- Key insight: The National Credit Union Administration is proposing a rule that would prohibit its examiners from considering reputational risk in its exams or facilitating debanking based on political or religious beliefs.
- Expert quote: "Examining for reputation risk diverts resources that could be better spent on other risks that have been shown to present significant, tangible threats to institutions." — NCUA proposed rule
- Forward Look: The NCUA joins the Federal Reserve, Office of the Comptroller of the Currency and Federal Deposit Insurance Corp. in promulgating rules aimed at rooting out debanking, an issue that President Trump has taken a personal interest in.
The National Credit Union Administration is proposing a new rule that would eliminate reputational risk from its supervisory process and prohibit its examiners from encouraging or effectuating debanking based on religious or political views.
The proposed rule, slated for publication in the Federal Register on Oct. 21, would "prohibit the agency from criticizing or taking adverse action" against a credit union "either solely or jointly on the basis of reputation risk." The rule would also prohibit the agency from "requiring, instructing, or encouraging" a credit union from closing, modifying or "refrain from providing an account, product, or service" to a customer "on the basis of a person or entity's political, social, cultural, or religious views or beliefs, constitutionally protected speech, or on the basis of politically disfavored but lawful business activities perceived to present reputation risk."
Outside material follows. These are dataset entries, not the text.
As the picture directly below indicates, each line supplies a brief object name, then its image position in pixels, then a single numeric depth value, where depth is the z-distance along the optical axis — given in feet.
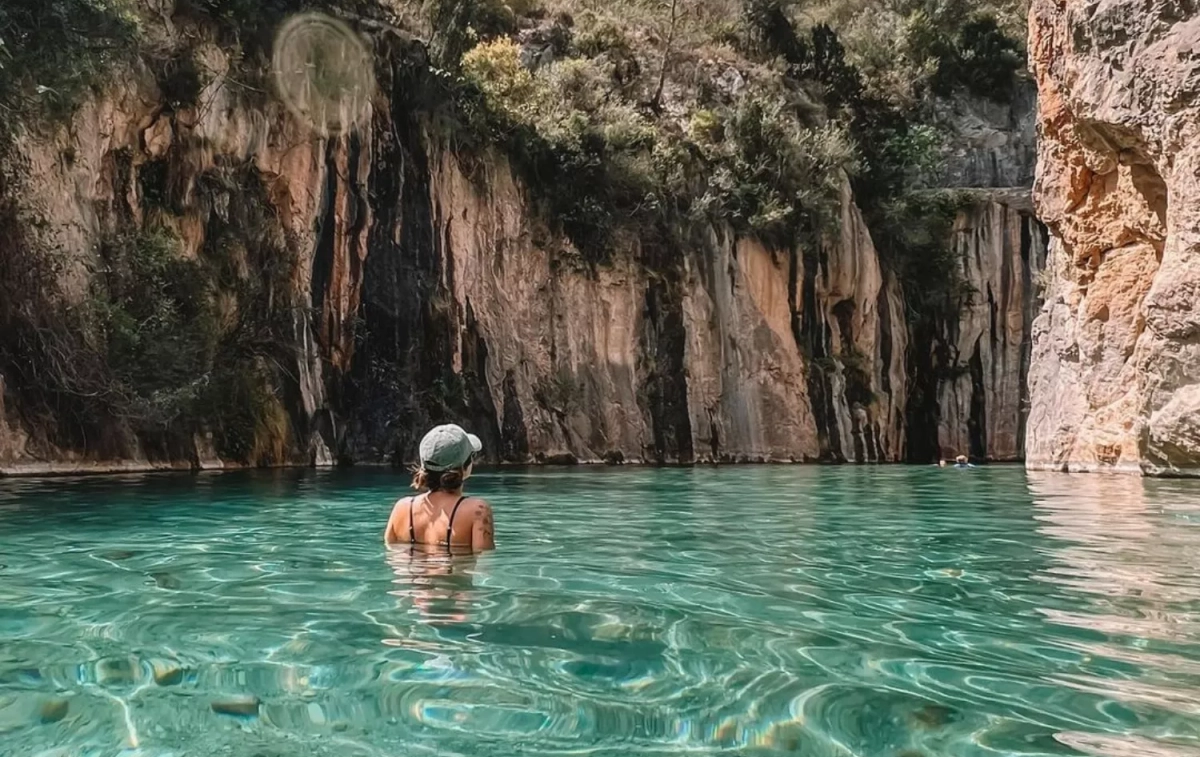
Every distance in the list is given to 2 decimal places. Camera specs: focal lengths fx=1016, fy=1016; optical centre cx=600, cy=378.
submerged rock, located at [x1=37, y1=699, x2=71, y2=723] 9.26
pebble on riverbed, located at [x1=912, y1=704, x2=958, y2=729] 9.26
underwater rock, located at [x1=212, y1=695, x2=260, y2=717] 9.53
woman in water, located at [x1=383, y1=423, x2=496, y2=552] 17.65
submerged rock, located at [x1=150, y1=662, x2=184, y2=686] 10.41
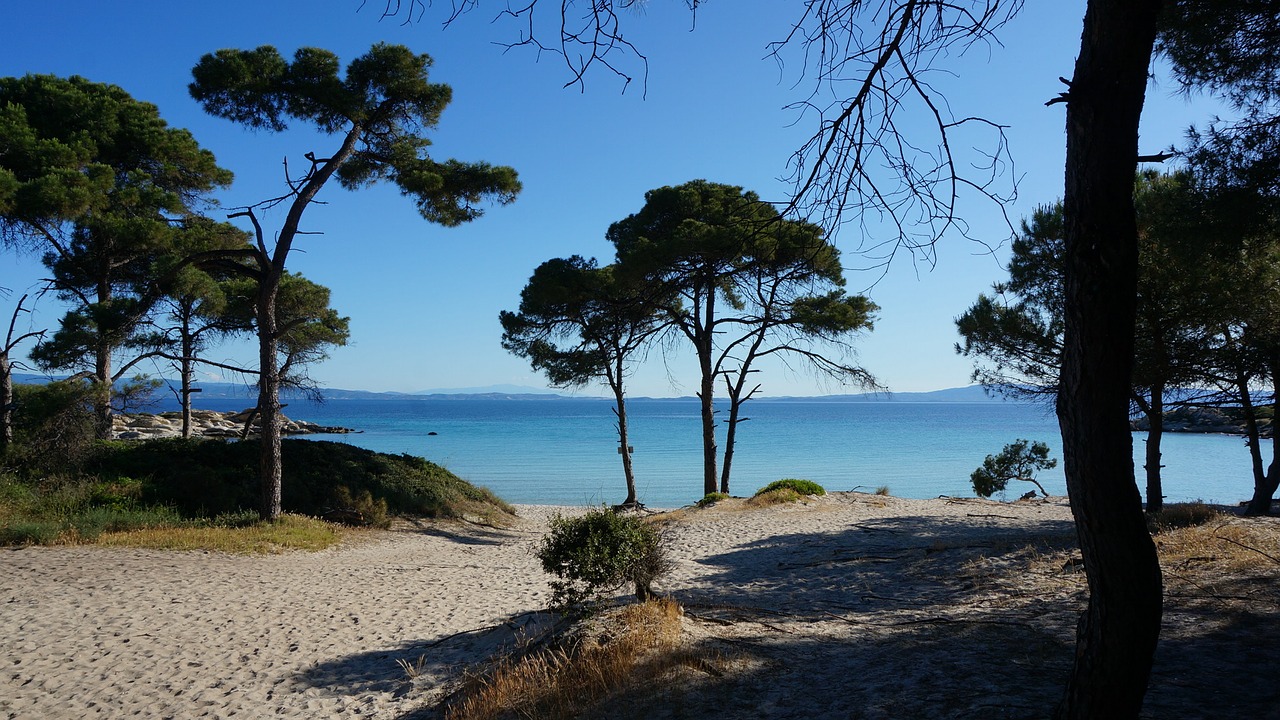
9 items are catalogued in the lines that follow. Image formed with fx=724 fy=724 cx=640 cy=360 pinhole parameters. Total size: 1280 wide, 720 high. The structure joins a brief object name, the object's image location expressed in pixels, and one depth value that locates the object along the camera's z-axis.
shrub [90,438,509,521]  13.89
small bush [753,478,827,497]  18.17
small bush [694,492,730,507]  17.77
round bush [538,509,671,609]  5.91
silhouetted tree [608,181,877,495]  17.36
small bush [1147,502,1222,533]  8.87
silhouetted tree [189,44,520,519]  12.98
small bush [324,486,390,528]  14.84
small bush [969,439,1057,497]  21.88
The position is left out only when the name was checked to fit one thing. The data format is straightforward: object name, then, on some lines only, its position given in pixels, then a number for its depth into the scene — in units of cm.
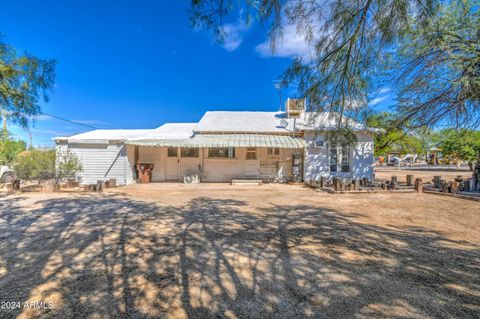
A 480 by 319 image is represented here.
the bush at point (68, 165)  1212
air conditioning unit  1602
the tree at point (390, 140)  1000
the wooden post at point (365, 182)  1215
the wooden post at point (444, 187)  973
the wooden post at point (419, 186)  1009
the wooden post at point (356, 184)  1082
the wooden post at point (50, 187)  1003
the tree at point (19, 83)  445
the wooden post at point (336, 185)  1066
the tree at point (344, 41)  372
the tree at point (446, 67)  615
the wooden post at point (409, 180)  1260
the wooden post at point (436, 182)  1136
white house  1290
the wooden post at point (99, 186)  1038
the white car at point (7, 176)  1197
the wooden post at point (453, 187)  958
The proposal says that the rule is necessary because reputational risk is inherently subjective and compelling credit unions to consider these unquantifiable risks distracts both the examiners and the banks from more critical risks that warrant their attention.
"In the judgment of the agency, examining for reputation risk diverts resources that could be better spent on other risks that have been shown to present significant, tangible threats to institutions and that are more easily quantified and addressed through regulatory intervention," the proposal says.
The Equal Credit Opportunity Act of 1974 prohibits banks or credit unions from discriminating against borrowers on the basis of race, color, religion, national origin, sex, marital status, age, or because an applicant receives income from public assistance, but does not protect borrowers on the basis of their political views.
The proposal was presumably approved by a vote of 1-0, as NCUA Chair Kyle Hauptmann is the sole remaining board member after President Trump fired Democratic board members Todd Harper and Tanya Otsuka. That could bring the agency's regulatory actions into question, as the NCUA's governing statute requires a two-member quorum. Harper and Otsuka are challenging their dismissals in court, and oral argument on the case has been postponed pending the outcome of a lawsuit challenging Trump's dismissal of a Federal Trade Commission member. The Supreme Court is expected to hear the oral argument for the FTC case during its December term.
Debanking — when a bank cuts ties with an existing customer — has been a critical issue for the Trump administration since the president took office in January.
Trump himself called out Bank of America CEO Brian Moynihan at the World Economic Forum in Davos, Switzerland, only days after his inauguration, saying he hopes that Moynihan will "start opening [his] bank to conservatives."
The Federal Reserve in June eliminated reputational risk from its examination practices, though it said it would continue to allow banks to include reputational risk in their own internal risk management processes.
The Federal Deposit Insurance Corp. earlier this month issued a proposal to eliminate reputational risk from its bank examinations, and Senate Banking Committee Chair Tim Scott, R-S.C., proposed a bill in March that would forbid agencies from considering reputational risk in their examinations.
The Office of the Comptroller of the Currency issued a bulletin last month saying that it would take past instances of "politicized or unlawful debanking" into account in future bank applications, including branch openings and closures, the installation of executives and Community Reinvestment Act reviews. Comptroller of the Currency Jonathan Gould said on Oct. 6 that the agency is primarily looking at the largest banks for evidence of politicized or unlawful debanking.
While much of the congressional debate this year around debanking has centered on regulators' efforts to encourage or facilitate debanking, Trump doubled down on the banks themselves in August, saying "the banks discriminated against me very badly."
Trump signed an executive order in August directing federal banking agencies — including the NCUA — to examine banks' policies to determine if there are any that facilitate debanking and to mete out penalties for any who have been found to have those policies and/or debanked a customer in an unlawful way. That order is creating headaches for banks, who are having to comb through their own records to determine whether any of their past decisions might run afoul of the president's order.